**WHAT IS NEEDED**
Output the data below exactly as it is, dropping the pictures from your copy.

**DATA SHOWN**
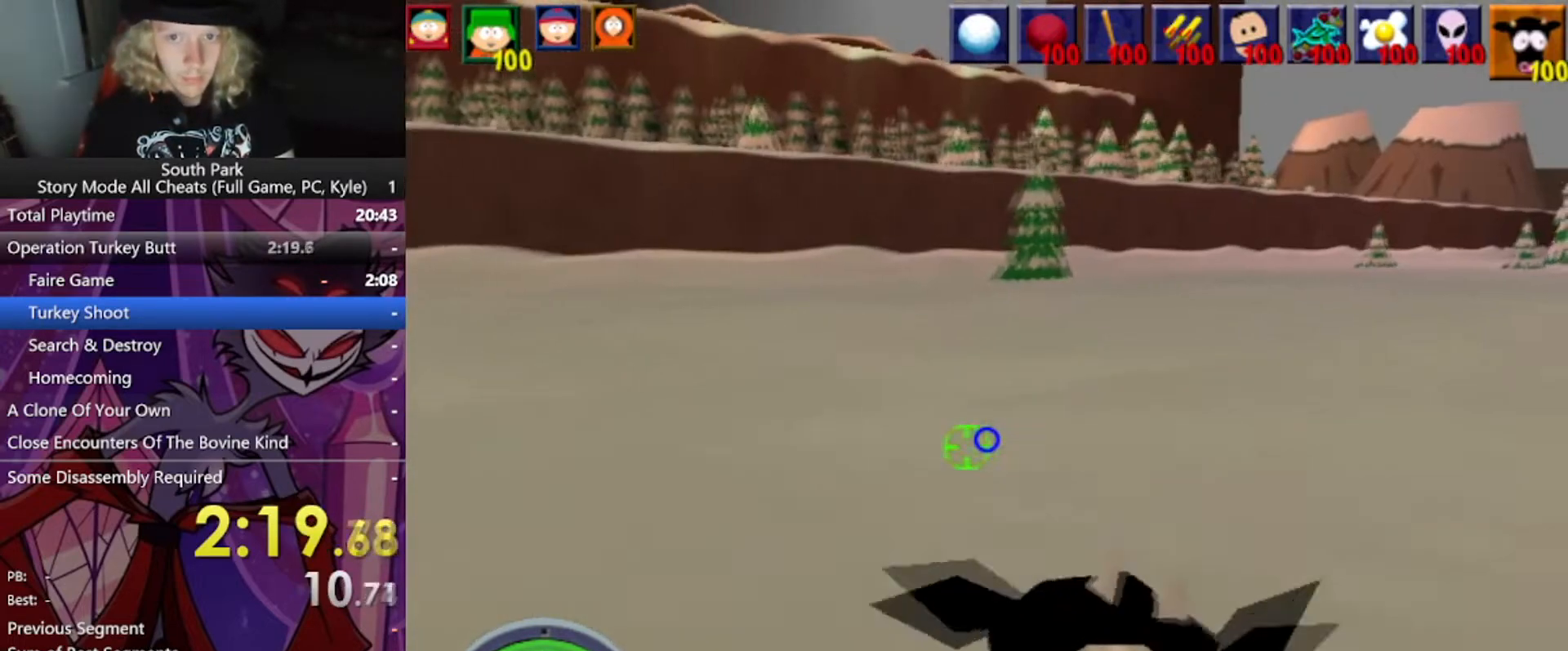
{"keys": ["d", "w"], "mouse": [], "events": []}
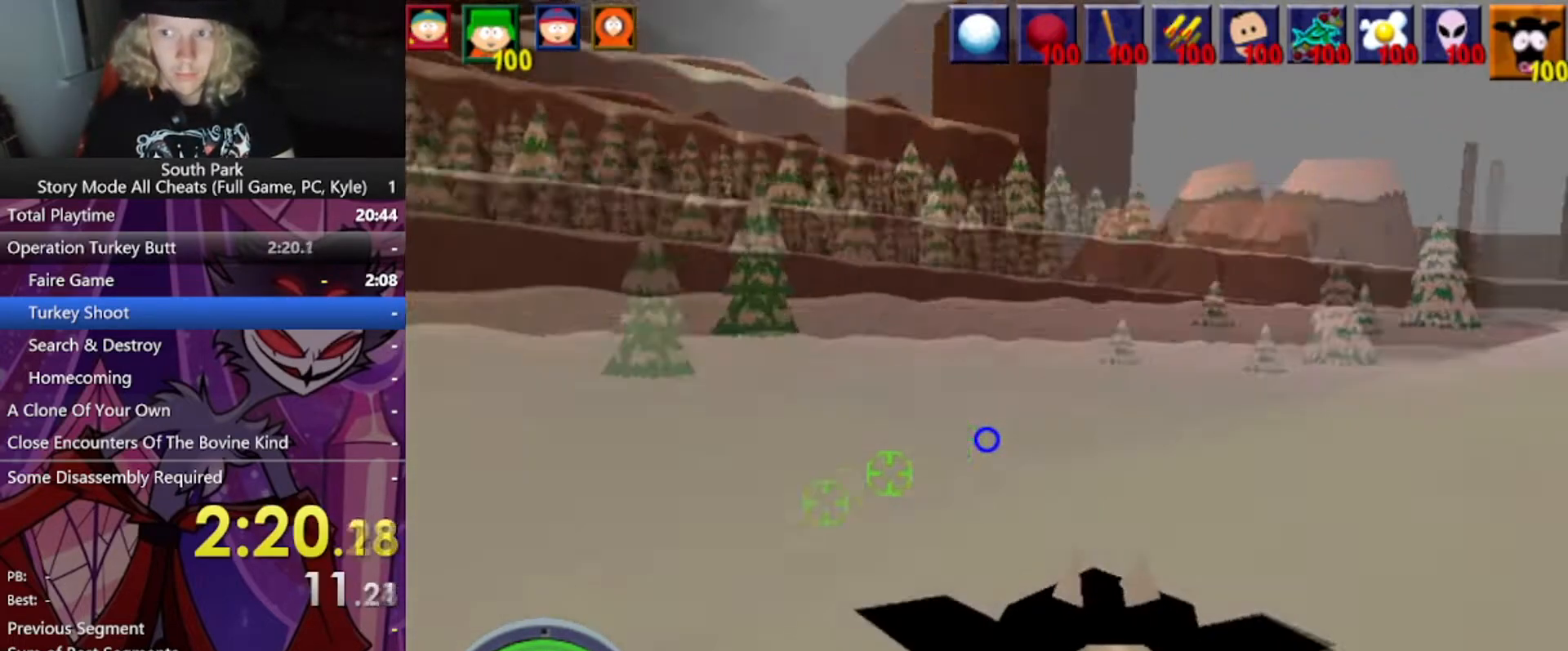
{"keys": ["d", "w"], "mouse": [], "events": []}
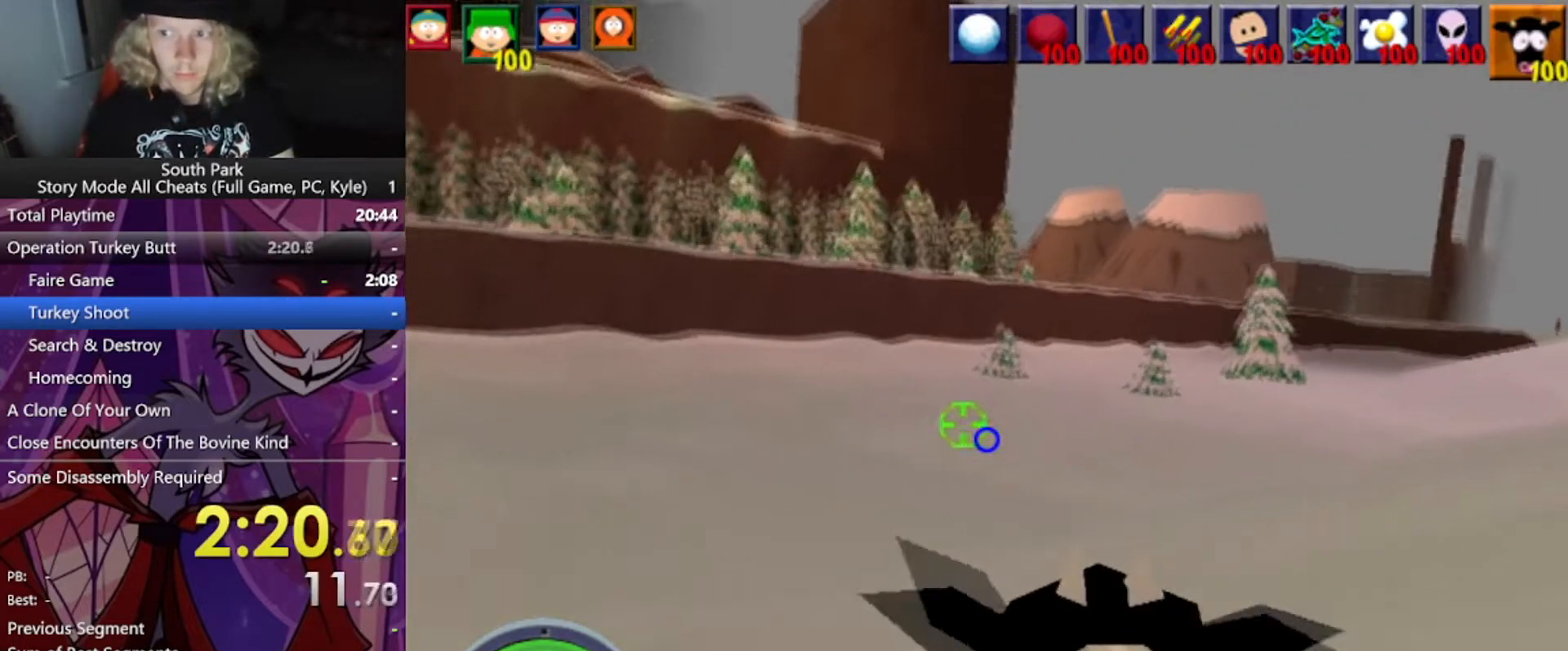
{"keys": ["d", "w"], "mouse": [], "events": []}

**EXPECTED ANSWER**
{"keys": ["d", "w"], "mouse": [], "events": []}
{"keys": ["d", "w"], "mouse": [], "events": []}
{"keys": ["d", "w"], "mouse": [], "events": []}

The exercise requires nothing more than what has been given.